Texto do documento:

· · ·

Bráulio Tavares
Os martelos de Trupizupe
O verso de martelo
O martelo é o verso mais bonito que se
escuta da voz dum cantador.
É um verso de dez sílabas, mas o que o
caracteriza não é só o número de sílabas. É a acentuação obrigatória
na terceira, na sexta e na décima, ou seja:
di-di-DUM, di-di-DUM, di-di-di-DUM.
Eu ouço este verso como uma linha
feita de três segmentos, os dois primeiros com três sílabas e o
último com quatro. Chamo a isto, no meu vocabulário poético para uso
próprio, uma linha de verso com ritmo 3-3-4.
É um verso muito presente na poesia
ibérica, embora decerto deva ocorrer em qualquer cultura onde se
pratique o verso decassílabo. Em nossa língua, no entanto, é um
ritmo já presente desde Camões:
Alma minha gentil que te partiste...
Os poetas brasileiros que praticavam
os tipos clássicos de decassílabo preferiam outras cadências, como
as dos versos com ritmo em 4-4-2 ou 2-4-4, mas volta e meia usam um
3-3-4 igual ao do martelo. Como em Bilac, por exemplo:
Como a floresta
secular, sombria (4-4-2)
livre do passo humano e do machado, (4-2-4)
onde apenas, horrendo, ecoa o brado (3-3-4)

· · ·

Dados brutos:
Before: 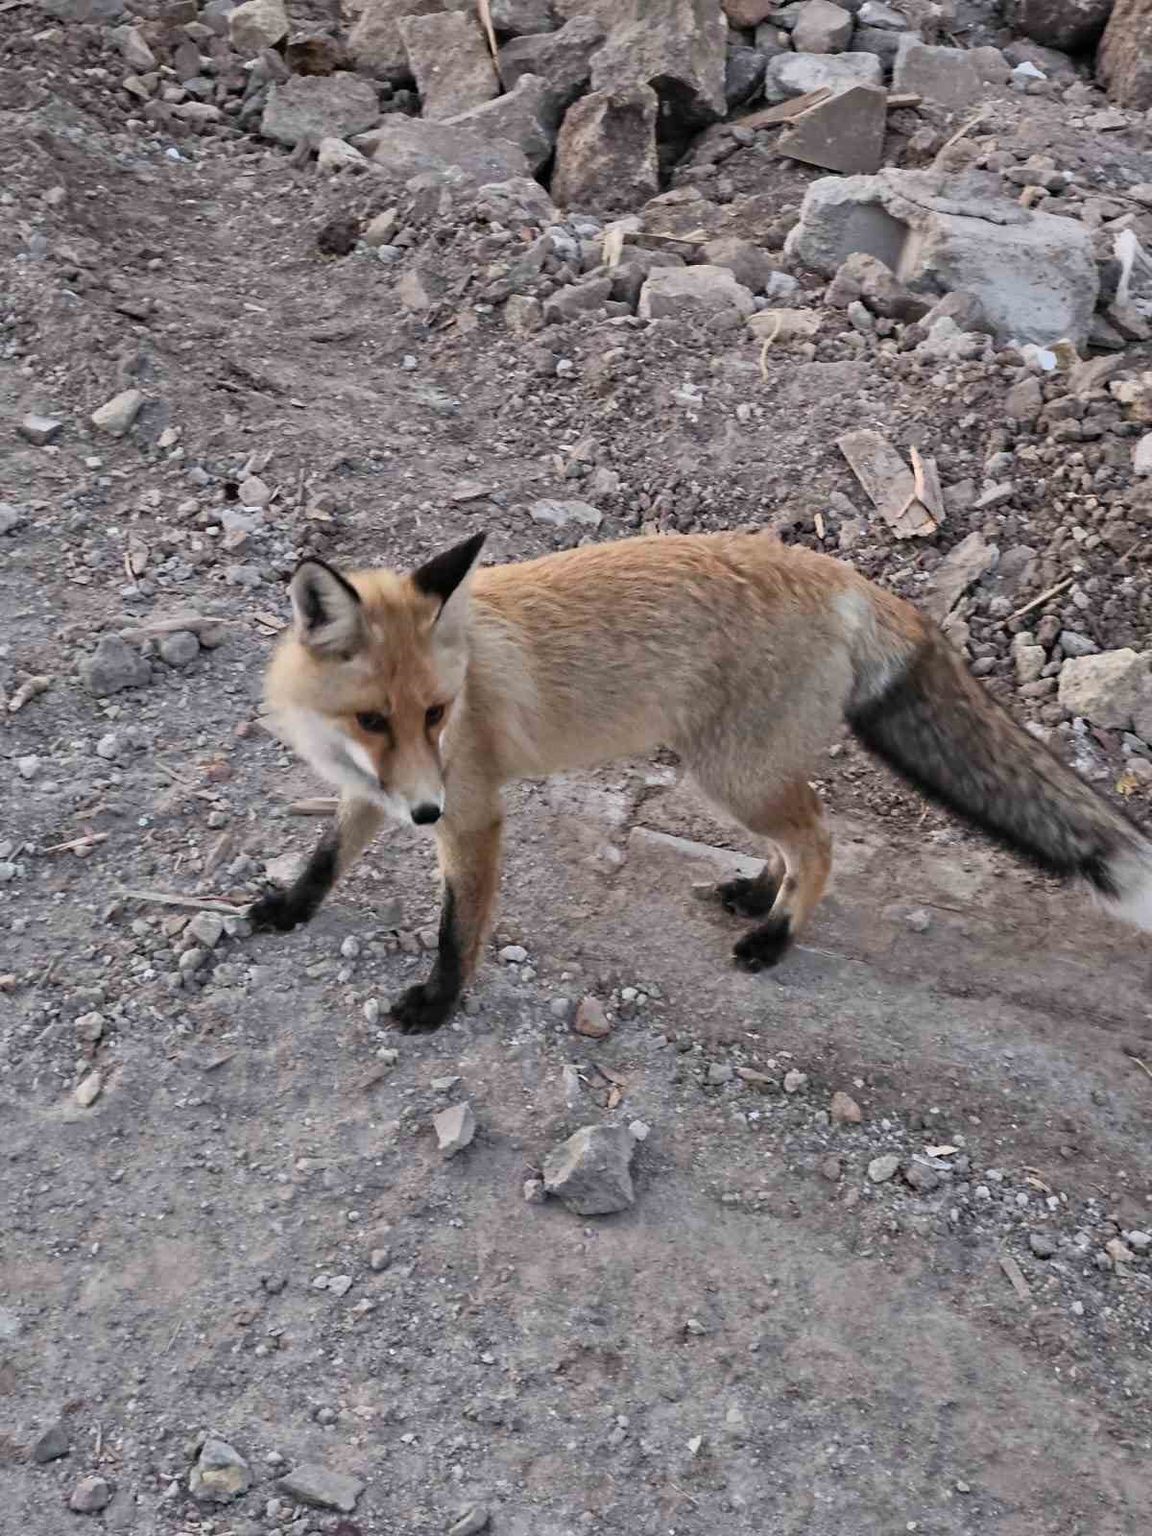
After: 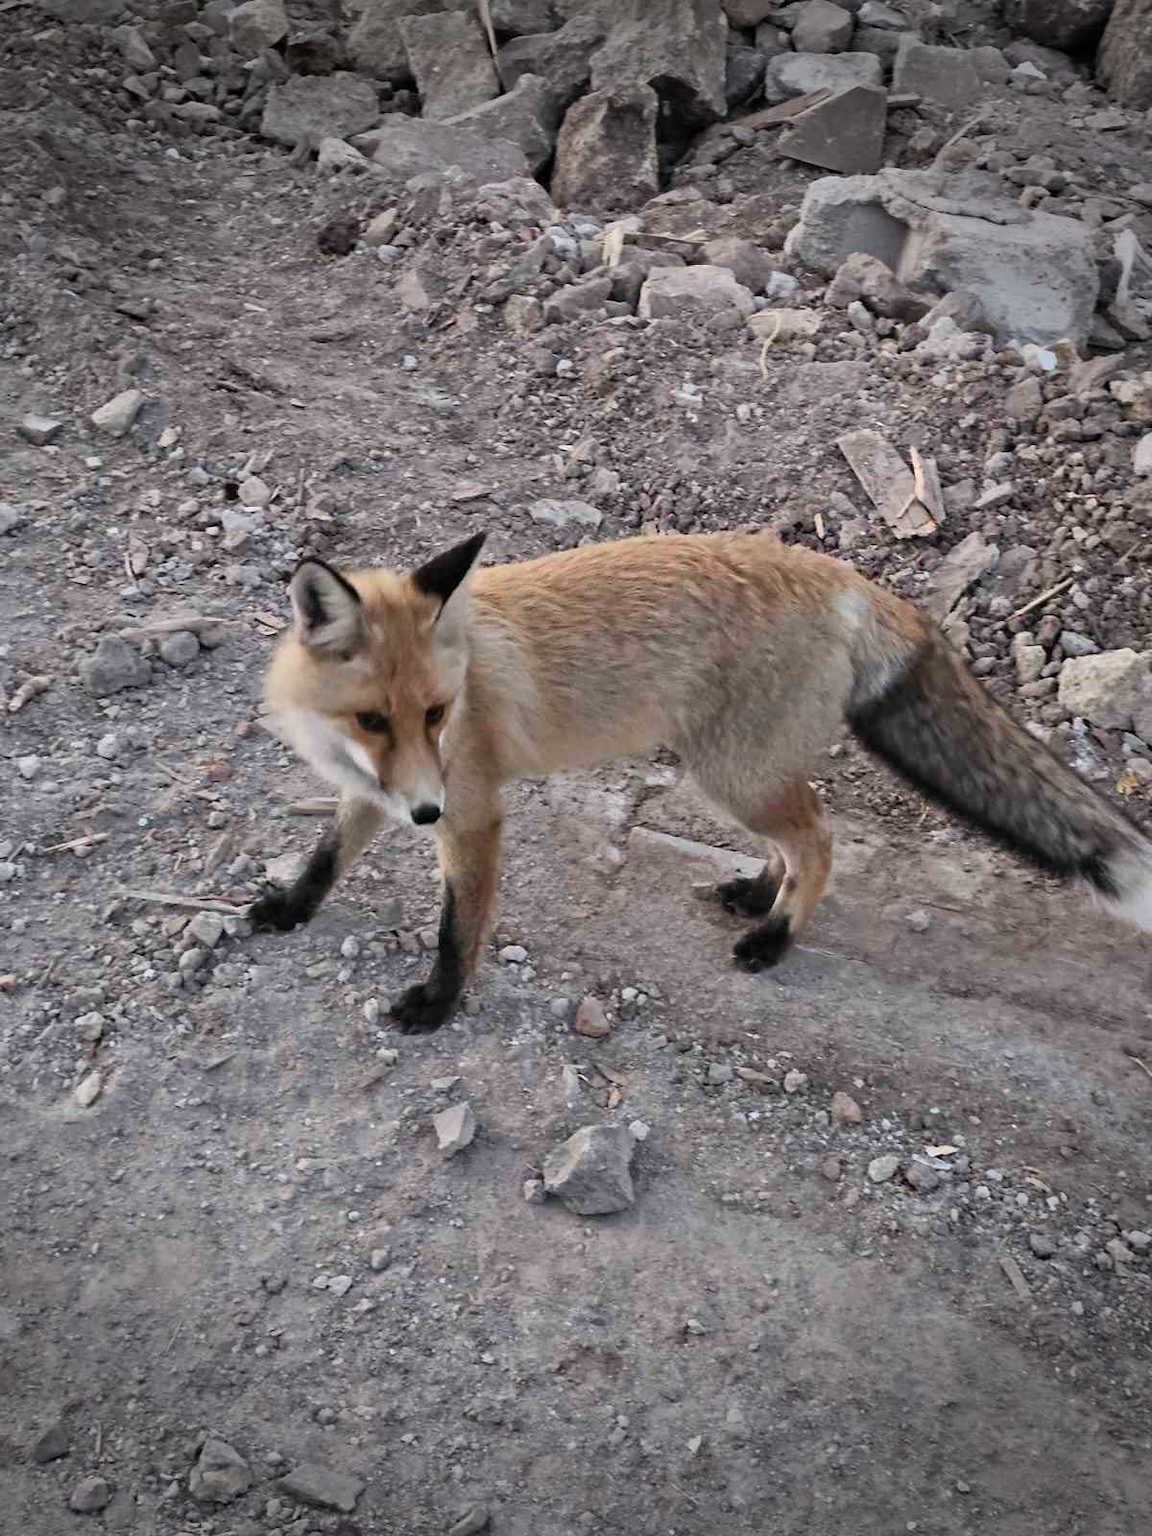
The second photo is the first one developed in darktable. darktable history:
vignetting: fall-off start 90.89%, fall-off radius 38.95%, width/height ratio 1.222, shape 1.29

· · ·

Tarefas a realizar:
1 - Liste todos os esquemas rítmicos de decassílabo citados no texto sobre o verso de martelo, cada um uma única vez.
2 - Segundo o texto sobre o verso de martelo, em quais sílabas a acentuação é obrigatória nesse verso?
3 - Continue, por favor, o texto sobre o verso de martelo a partir do ponto em que ele termina.

Resultados:
1 - 3-3-4, 4-4-2, 2-4-4, 4-2-4

2 - Na terceira, na sexta e na décima sílabas.

3 -
do tigre, e cuja agreste ramaria (2-4-4) |
Esta é uma estrofe bem típica de
Bilac, espalhando pelos quatro primeiros versos do soneto os quatro
tipos principais de ritmo interno do decassílabo, sendo que o nosso
martelo sertanejo aparece na terceira linha. (Um bom recitador pode
fugir a essas cadências um tanto repetitivas depois de algum tempo;
não é preciso muito esforço para ver que o ritmo espontâneo da
segunda linha é 1-5-4)
O 3-3-4 aparece muito em na nossa
canção popular:
Minha vida era um
palco iluminado,
eu vivia vestido de dourado... |
“Chão de estrelas”, o clássico de
Orestes Barbosa e Sílvio Caldas, também passeia por outros ritmos,
mas a cadência do verso de martelo retorna ao longo de toda a
canção.
O mesmo acontece com um dos primeiros
clássicos de Gilberto Gil, “Procissão”:
Mas se existe Jesus no firmamento
cá na terra isto tem que se acabar!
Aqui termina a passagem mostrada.